No, we are certainly not requiring hidden variables theories to have perfect correlation at all polarizer angles θ1 and θ2. When the angles of the two polarizers are the same, then yes, we do say that the two photons exhibit perfect correlations. But that's not just some assumption we make - that's an experimental consequence of quantum mechanics, which presumably the local hidden variable theorist will want to match. (There are, by the way, some local hidden variable theories that do not even try to reproduce all the experimental predictions of QM - they instead claim that quantum mechanics can in principle be disproved experimentally, and that the only reason this disproof has not happened yet is practical limitations in experimentation. But in the context of Bell's theorem we're talking about theories that DO want to reproduce all the experimental consequences of QM.)
No, the logic isn't that immediate.
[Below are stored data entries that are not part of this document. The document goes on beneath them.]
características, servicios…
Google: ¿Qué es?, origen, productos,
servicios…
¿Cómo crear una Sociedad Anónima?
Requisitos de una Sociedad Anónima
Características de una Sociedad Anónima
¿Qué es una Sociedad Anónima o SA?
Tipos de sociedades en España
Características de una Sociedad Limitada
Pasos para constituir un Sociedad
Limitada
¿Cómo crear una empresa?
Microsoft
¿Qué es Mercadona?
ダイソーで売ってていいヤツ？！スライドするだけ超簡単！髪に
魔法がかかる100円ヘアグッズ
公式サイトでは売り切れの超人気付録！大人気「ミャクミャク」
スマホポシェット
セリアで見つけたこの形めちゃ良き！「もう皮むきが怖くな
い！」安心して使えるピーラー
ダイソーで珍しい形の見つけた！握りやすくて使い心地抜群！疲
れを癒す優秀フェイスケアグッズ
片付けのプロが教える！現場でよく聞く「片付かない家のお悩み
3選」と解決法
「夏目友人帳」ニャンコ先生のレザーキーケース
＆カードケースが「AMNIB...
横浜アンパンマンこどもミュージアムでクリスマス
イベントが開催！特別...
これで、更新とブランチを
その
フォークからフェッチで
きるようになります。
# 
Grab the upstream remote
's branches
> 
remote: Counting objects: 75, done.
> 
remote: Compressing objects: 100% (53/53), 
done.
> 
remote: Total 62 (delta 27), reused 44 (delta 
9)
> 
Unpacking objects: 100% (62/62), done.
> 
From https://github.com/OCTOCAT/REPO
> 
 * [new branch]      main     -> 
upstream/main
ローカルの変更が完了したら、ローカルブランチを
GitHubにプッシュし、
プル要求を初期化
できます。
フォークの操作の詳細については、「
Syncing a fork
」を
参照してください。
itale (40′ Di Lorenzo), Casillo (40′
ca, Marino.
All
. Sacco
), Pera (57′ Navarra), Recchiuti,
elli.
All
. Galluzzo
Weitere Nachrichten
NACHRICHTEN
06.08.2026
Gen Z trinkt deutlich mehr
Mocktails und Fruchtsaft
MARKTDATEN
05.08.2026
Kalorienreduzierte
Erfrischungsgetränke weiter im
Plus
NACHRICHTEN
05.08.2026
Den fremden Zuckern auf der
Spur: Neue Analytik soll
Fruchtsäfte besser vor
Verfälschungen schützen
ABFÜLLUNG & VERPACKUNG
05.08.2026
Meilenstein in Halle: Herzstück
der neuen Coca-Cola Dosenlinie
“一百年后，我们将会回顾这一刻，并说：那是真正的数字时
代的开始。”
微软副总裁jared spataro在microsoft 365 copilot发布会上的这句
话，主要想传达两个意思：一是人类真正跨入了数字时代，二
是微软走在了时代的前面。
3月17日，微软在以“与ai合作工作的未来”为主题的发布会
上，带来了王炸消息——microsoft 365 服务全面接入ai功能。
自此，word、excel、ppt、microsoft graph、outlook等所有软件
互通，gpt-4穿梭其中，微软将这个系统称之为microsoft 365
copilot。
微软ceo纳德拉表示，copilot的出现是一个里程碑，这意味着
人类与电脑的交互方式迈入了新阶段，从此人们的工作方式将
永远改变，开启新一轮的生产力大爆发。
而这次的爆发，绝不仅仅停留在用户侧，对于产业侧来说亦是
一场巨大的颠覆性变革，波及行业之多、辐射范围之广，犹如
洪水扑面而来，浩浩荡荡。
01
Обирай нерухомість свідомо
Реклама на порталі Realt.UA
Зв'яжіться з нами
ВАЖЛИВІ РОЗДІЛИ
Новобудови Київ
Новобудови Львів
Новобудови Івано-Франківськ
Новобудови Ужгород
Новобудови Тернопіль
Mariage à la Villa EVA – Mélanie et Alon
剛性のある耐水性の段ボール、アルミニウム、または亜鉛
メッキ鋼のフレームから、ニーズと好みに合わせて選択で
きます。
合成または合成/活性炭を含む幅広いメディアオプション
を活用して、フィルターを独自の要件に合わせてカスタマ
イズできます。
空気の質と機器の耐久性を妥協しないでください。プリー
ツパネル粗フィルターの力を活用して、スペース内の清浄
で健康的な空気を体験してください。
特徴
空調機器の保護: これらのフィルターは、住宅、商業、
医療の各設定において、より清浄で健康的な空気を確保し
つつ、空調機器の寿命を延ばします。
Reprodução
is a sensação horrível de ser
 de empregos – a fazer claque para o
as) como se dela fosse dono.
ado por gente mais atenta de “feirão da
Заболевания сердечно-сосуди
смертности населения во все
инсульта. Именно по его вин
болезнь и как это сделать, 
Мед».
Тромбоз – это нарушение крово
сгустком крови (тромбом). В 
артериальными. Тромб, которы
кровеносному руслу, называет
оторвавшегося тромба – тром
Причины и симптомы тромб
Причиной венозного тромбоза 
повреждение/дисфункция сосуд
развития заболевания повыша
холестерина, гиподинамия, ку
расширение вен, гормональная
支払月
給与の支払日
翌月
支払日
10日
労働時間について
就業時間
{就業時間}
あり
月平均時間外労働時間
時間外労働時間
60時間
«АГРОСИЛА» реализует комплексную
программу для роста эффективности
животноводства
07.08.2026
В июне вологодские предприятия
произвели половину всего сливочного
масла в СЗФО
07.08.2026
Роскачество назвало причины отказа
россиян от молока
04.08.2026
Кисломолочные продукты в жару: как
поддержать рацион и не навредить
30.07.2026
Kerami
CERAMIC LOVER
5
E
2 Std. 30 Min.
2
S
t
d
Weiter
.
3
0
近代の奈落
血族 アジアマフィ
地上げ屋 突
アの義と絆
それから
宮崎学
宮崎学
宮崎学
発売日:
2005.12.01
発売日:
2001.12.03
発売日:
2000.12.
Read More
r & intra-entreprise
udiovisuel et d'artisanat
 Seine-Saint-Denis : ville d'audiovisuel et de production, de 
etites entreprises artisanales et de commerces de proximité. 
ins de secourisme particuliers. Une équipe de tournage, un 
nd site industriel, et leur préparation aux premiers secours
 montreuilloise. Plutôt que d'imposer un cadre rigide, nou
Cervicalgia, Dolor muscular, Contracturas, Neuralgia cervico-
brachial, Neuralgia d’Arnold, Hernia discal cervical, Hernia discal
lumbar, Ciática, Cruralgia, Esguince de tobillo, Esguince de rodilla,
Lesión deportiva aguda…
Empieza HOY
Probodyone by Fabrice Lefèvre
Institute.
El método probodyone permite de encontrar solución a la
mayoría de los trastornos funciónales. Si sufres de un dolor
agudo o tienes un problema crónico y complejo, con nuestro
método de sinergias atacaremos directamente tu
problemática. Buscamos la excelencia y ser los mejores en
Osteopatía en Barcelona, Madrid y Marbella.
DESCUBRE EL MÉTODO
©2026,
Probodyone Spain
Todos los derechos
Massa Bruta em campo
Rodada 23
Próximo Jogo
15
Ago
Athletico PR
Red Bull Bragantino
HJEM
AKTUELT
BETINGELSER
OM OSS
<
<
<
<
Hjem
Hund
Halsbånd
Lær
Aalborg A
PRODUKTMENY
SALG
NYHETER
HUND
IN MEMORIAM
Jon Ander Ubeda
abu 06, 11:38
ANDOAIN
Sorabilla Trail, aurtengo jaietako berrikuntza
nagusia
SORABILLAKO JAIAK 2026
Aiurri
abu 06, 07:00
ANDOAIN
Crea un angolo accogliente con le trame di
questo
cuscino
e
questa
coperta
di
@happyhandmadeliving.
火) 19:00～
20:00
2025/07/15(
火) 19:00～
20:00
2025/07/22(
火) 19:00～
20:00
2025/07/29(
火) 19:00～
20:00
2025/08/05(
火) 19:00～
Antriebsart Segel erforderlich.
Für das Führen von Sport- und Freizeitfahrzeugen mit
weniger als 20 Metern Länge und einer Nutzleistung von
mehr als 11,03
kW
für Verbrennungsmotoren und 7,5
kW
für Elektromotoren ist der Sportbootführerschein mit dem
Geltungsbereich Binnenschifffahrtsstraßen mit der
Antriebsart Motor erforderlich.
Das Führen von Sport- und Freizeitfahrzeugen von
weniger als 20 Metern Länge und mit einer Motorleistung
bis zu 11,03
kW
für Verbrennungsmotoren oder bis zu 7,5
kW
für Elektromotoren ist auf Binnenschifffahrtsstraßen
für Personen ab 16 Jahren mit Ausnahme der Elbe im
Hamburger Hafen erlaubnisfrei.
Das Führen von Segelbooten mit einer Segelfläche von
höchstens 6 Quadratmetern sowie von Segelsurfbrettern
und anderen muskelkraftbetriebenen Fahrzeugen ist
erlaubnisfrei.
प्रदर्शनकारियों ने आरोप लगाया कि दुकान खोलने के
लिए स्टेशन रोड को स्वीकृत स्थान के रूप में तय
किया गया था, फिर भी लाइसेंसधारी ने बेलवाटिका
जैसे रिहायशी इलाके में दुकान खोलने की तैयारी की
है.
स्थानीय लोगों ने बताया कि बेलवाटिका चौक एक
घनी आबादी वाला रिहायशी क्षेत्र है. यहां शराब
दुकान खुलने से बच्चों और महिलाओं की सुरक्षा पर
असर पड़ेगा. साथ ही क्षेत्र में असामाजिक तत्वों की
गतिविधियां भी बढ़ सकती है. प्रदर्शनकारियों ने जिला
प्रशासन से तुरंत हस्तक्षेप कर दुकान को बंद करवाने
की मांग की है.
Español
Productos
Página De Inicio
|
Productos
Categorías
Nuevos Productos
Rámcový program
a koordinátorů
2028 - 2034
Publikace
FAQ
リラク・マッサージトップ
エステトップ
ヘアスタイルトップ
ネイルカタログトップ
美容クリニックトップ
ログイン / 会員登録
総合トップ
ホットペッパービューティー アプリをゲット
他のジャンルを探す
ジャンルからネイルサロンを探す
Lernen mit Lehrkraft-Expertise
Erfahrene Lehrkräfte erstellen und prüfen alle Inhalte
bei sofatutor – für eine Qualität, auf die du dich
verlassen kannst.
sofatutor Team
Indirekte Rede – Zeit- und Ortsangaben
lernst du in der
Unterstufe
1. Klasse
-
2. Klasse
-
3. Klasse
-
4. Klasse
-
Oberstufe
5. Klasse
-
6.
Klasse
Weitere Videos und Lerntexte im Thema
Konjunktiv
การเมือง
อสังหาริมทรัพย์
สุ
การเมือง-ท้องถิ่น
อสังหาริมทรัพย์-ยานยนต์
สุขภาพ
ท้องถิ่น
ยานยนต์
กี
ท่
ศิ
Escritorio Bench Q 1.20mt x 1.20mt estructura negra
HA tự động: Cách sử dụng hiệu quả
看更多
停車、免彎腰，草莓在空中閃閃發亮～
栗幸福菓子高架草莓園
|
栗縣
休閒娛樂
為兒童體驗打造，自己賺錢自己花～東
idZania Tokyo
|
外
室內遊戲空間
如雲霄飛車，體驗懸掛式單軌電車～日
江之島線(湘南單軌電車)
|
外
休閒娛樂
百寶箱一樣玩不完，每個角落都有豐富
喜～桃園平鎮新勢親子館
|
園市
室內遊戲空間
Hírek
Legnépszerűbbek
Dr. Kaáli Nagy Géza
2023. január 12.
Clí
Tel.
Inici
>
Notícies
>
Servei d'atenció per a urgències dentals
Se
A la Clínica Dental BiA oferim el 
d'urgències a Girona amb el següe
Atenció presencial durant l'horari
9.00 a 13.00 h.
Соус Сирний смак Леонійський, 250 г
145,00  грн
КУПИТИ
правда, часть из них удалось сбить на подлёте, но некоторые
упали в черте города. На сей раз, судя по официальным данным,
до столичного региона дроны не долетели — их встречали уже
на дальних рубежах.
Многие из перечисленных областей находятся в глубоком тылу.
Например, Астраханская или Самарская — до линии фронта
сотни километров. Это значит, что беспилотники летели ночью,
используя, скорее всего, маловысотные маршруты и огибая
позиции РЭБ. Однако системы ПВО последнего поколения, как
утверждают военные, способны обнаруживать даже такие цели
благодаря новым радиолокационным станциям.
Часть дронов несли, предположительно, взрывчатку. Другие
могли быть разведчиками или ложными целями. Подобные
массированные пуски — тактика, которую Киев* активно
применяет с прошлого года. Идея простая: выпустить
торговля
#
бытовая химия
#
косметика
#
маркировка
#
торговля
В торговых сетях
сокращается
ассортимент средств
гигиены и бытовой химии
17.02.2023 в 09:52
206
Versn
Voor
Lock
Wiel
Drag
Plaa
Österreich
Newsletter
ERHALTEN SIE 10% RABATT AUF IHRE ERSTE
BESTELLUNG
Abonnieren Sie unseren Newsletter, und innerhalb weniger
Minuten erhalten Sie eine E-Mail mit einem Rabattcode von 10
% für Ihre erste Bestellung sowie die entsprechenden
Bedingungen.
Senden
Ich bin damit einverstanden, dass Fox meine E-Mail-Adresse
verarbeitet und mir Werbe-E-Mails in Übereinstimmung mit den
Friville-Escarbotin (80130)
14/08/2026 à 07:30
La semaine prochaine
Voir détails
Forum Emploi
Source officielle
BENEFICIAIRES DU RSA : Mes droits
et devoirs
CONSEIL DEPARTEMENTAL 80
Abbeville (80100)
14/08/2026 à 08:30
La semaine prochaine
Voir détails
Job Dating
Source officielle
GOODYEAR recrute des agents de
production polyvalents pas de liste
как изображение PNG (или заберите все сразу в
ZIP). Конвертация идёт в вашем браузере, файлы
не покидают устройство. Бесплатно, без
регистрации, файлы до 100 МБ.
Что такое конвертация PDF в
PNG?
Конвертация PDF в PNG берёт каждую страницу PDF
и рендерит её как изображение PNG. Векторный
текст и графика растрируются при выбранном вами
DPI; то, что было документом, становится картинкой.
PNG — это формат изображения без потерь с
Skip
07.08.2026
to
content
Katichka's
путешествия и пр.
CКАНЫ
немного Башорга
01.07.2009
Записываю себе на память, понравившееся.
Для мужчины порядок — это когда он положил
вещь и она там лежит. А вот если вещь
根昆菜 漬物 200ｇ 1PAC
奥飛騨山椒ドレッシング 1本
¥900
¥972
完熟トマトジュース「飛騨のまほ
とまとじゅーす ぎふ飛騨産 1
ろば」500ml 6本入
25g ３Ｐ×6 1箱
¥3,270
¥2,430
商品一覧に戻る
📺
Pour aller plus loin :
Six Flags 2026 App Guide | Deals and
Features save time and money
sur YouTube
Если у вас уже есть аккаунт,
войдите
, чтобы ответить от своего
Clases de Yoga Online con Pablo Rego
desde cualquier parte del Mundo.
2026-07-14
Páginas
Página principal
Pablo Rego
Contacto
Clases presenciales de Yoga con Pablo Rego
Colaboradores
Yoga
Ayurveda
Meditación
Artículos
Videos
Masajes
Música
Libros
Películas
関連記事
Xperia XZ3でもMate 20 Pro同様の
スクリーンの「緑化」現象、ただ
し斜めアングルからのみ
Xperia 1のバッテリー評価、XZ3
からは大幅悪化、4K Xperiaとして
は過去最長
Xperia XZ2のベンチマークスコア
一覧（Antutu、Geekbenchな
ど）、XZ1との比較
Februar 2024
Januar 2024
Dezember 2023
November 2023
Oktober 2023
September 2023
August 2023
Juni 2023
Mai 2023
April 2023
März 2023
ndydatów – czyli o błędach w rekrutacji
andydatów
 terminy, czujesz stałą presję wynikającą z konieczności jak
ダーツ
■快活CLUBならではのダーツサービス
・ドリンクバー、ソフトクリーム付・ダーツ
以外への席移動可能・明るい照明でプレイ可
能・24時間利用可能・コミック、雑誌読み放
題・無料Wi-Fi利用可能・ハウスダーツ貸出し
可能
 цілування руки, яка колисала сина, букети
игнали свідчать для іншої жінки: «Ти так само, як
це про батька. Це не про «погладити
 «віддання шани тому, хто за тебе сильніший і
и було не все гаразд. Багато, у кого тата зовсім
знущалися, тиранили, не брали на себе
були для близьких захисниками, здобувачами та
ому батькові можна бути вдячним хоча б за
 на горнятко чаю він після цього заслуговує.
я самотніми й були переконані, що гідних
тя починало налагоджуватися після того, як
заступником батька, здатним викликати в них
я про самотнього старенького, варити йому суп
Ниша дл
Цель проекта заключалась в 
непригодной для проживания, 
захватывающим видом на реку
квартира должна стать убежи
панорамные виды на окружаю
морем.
There are some steps between here and there, and I laid them out in post #3. We start with perfect correlation at identical polarizer angles, then the local hidden variables guy concludes that the photons have decided in advance what polarizer angles to go through and what ones not to go through, and then we say that in order for there to be a mismatch between -30 and 30 there must be a mismatch between -30 and 0 or 0 and 30, and then we use the laws of probability to conclude that the probability of a mismatch between -30 and 30 is less than or equal to the probability of a mismatch between -30 and 0 plus the probability of a mismatch between 0 and 30, but this contradicts the cosine relation predicted by quantum mechanics, so the local hidden variable hypothesis can be deemed rejected. Tell me if you want any of this spelled out in more detail.

San K

thanks lugita. I have not completely got it yet and that's ok for now as it will take some time.

is the correlation between quantum entangled particles not linear then?

lugita15

Have you read the Herbert proof I linked to earlier? If you haven't, that might make it "click" for you.
It is an experimental consequence of quantum mechanics that the correlation between entangled photons has a nonlinear dependence on the angle between the polarizers. But the point of Bell's theorem is that no local hidden variable theory can match this experimental prediction, as long as it also matches the experimental prediction that perfect correlation occurs at identical polarizer settings.